The waitress returned. “Would you like a piece of coffee cake to go with your coffee?” she asked.

“You know what, doll,” my father said, “I’m saying what they say at the blackjack table—hit me again.”

She looked puzzled.

“Bring me another breakfast, all of it, eggs, toast, the whole schmear. Do you want something, Eva? Have a little something with me. Coffee cake?”

My mother pursed her lips and shook her head, then stared off into the distance, vacating her body.

Ira turned to me. “Are you still hungry?” he said. I had just eaten eggs, hash browns, the forbidden traif pork bacon and sausages that we never brought into our house, toast with grape jelly and butter. I was decidedly not hungry.

“They have steak sandwiches here,” my father said. “The best steak sandwiches ever with onion rings on top. I’m going to have some more breakfast; why don’t you have a steak sandwich with me?”

My mother and brothers had turned on my father. I would be his soul mate, his companion; we would eat together, proudly, defiantly. Didn’t eating a steak sandwich mean that I was healthy, happy, alive? “Despite how many pills I need to function,” Ira often said, “at least I know I don’t have cancer because I still have a healthy appetite.” Eating a steak sandwich while my father ate his second breakfast would constitute a feat of daring, a performance like one of the stage shows that my father and I could put on together.

“Sure, Daddy,” I said. “I’ll have one.”

Stuck in the coffee shop at the Desert Inn, consigned to watch her husband and daughter engage in exhibition eating, my mother seethed quietly, condemning us to each other. Paul put his head down on her arm.

“Why do you have to eat so much?” he said to Ira. “You’re going to get fatter and fatter till you burst.”

Ira ignored him.

When the steak came, my mother’s disapproval made the meat stick in my throat. I pushed past it and ate every last bite. My father was right, the steak sandwich at the Desert Inn was delicious. When I’d finished and the waitress cleared the table, unsure whether to condemn or praise the spectacle she’d observed, my father defined the moment: “I have an exceptional daughter,” he said.

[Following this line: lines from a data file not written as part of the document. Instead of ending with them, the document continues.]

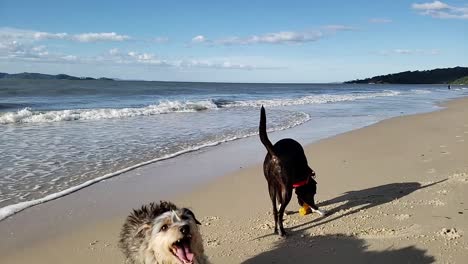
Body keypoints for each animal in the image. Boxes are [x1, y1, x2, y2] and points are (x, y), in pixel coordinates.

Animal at [260, 106, 322, 236]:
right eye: (313, 193)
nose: (306, 205)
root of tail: (274, 153)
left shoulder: (279, 187)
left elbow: (278, 203)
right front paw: (320, 211)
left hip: (271, 186)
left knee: (275, 210)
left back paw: (275, 230)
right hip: (287, 190)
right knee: (279, 213)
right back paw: (282, 231)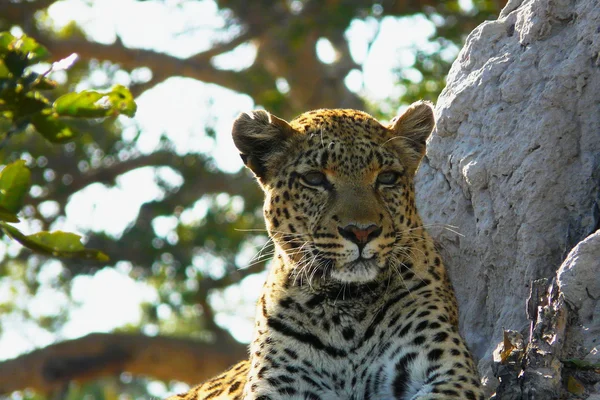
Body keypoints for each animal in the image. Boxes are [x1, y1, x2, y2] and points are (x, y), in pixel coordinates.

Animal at [166, 101, 486, 400]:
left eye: (387, 178)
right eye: (314, 179)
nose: (362, 232)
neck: (346, 308)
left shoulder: (449, 373)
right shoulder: (278, 388)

During the afternoon, Paul and I stood behind the red line that barred the entrance to the casino for anyone under twenty-one. If we craned our necks, we could watch Ira and Eva side by side playing the slot machines. We could just about see the discrete cherries, oranges, and bananas on the tumblers merge into bands of red, orange, and yellow, then see the fruit return as the tumblers stopped. When three cherries lined up, Ira screamed and hugged Eva, and then danced, pulling out the front of his trousers and letting the nickels fall into the pouch he had created.

Perhaps Paul and I should have been bored, but we were not; we were relieved to see our parents happy, side by side, united in a mission.

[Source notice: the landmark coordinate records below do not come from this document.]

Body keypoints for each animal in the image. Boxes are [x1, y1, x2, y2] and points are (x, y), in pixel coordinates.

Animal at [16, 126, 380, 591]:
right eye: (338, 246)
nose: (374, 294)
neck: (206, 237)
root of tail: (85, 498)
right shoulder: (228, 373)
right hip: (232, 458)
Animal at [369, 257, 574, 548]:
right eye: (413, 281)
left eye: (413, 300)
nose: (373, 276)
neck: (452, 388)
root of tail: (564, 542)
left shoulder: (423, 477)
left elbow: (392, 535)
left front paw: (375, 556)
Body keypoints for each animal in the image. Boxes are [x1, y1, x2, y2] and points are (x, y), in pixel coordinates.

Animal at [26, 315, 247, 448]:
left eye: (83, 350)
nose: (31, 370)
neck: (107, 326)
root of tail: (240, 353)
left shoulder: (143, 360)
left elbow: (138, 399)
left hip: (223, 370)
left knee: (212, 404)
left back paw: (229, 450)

At dusk, Ira put on his trunks, and I my bathing suit, and we went down to the hotel swimming pool. The pool was empty at that hour, the sun about gone, the other hotel guests having exited to dress for dinner and shows.

No one in our family knew how to swim, and Ira refused to let me take lessons, so we were consigned to the shallow end of the pool. I stood on the steps and said, “Don’t let me drown,” and Ira said, “I won’t.” Then he took me in his arms. I gripped my arms tightly around his neck and snuggled my face into his hair, which smelled of burnt almonds and cherries. He hummed the Blue Danube waltz, as he waltzed me around the shallow end of the pool. My father’s fat belly made him more buoyant, and the limp that ordinarily impeded his walking only enhanced the cadence of his waltz.

“Don’t go in the deep end,” I said. “I won’t,” Ira said, “I’ve got you.” I placed my head close to his head and felt the coat of soft black fur on his nearly white chest rub against my body. For those few moments, my father held me suspended and safe, clear in his role as my protector.

As the sky darkened, the breeze came up, and the desert air felt soft against our skin. We both relaxed, and I hummed along with him. Even after the sun had gone down completely, and the air had begun to cool, even after an attendant had come and removed all the towels from all the chaises, we stayed in the pool, waltzing.